What needs to be done = Please copy each line below that contains the word "githubusercontent".
= Beginning of Section =
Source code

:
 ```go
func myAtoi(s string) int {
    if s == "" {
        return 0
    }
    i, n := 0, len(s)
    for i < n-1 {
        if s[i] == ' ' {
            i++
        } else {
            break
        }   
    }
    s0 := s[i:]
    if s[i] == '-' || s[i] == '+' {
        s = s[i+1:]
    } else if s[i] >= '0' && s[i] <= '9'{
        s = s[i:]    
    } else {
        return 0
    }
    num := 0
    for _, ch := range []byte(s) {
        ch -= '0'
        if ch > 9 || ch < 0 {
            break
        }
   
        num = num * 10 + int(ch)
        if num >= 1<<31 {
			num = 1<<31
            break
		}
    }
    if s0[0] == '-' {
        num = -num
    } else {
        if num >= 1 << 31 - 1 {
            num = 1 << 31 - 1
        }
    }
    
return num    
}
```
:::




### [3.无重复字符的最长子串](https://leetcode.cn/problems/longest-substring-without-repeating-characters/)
= End of Section =
= Beginning of Section =
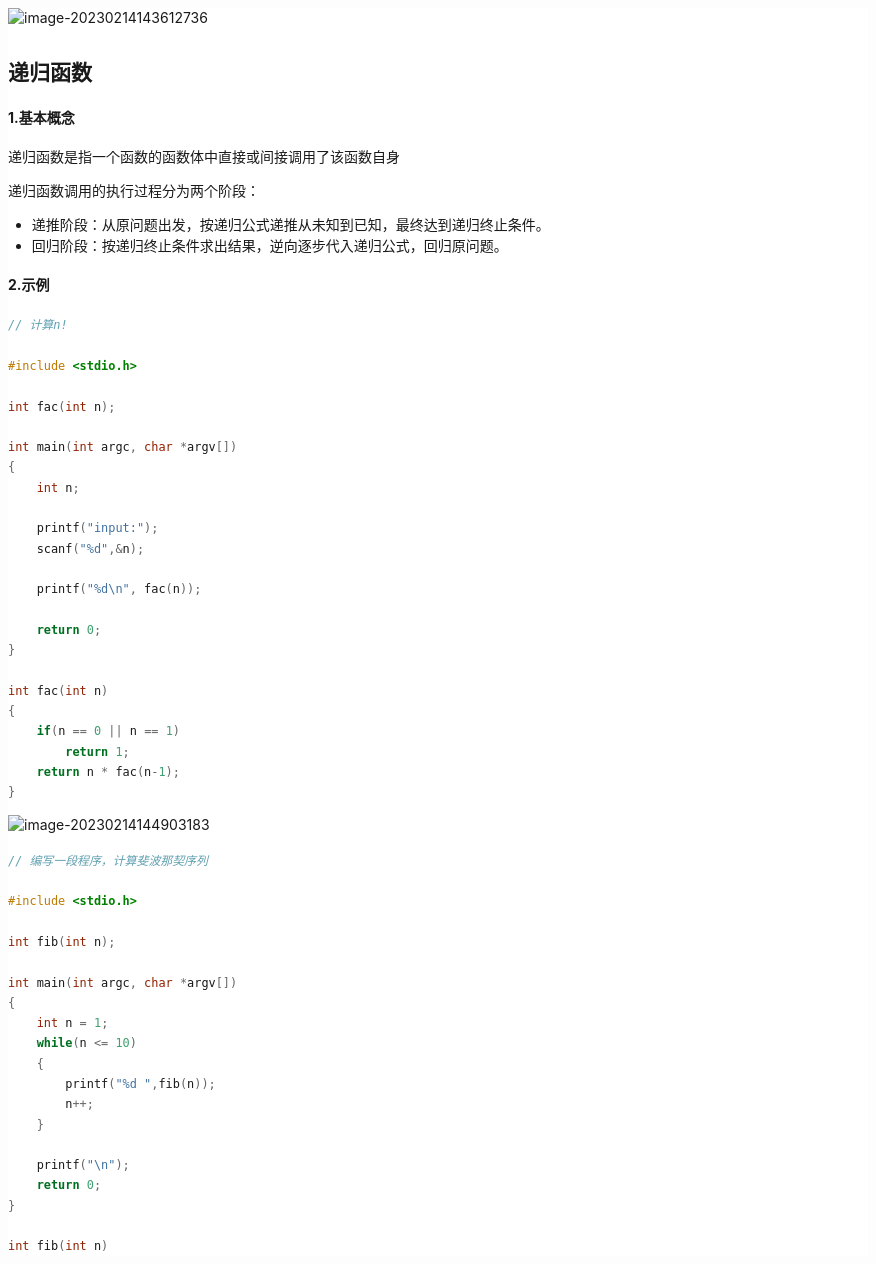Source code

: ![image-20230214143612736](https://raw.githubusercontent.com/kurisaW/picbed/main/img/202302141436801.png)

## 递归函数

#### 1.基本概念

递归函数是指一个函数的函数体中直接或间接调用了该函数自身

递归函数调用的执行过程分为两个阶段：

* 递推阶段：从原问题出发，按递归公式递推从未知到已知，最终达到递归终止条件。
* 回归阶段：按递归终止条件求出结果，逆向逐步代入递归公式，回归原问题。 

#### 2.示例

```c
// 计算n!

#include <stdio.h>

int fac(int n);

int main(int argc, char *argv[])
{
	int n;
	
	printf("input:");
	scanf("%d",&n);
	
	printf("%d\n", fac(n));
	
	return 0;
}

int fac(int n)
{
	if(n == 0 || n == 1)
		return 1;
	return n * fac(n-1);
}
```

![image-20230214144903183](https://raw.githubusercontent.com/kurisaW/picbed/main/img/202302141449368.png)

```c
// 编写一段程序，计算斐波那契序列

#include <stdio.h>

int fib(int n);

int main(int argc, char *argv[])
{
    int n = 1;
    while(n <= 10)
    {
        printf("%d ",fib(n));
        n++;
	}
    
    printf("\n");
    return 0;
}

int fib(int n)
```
= End of Section =
Reply to the exercise =
: ![image-20230214143612736](https://raw.githubusercontent.com/kurisaW/picbed/main/img/202302141436801.png)
![image-20230214144903183](https://raw.githubusercontent.com/kurisaW/picbed/main/img/202302141449368.png)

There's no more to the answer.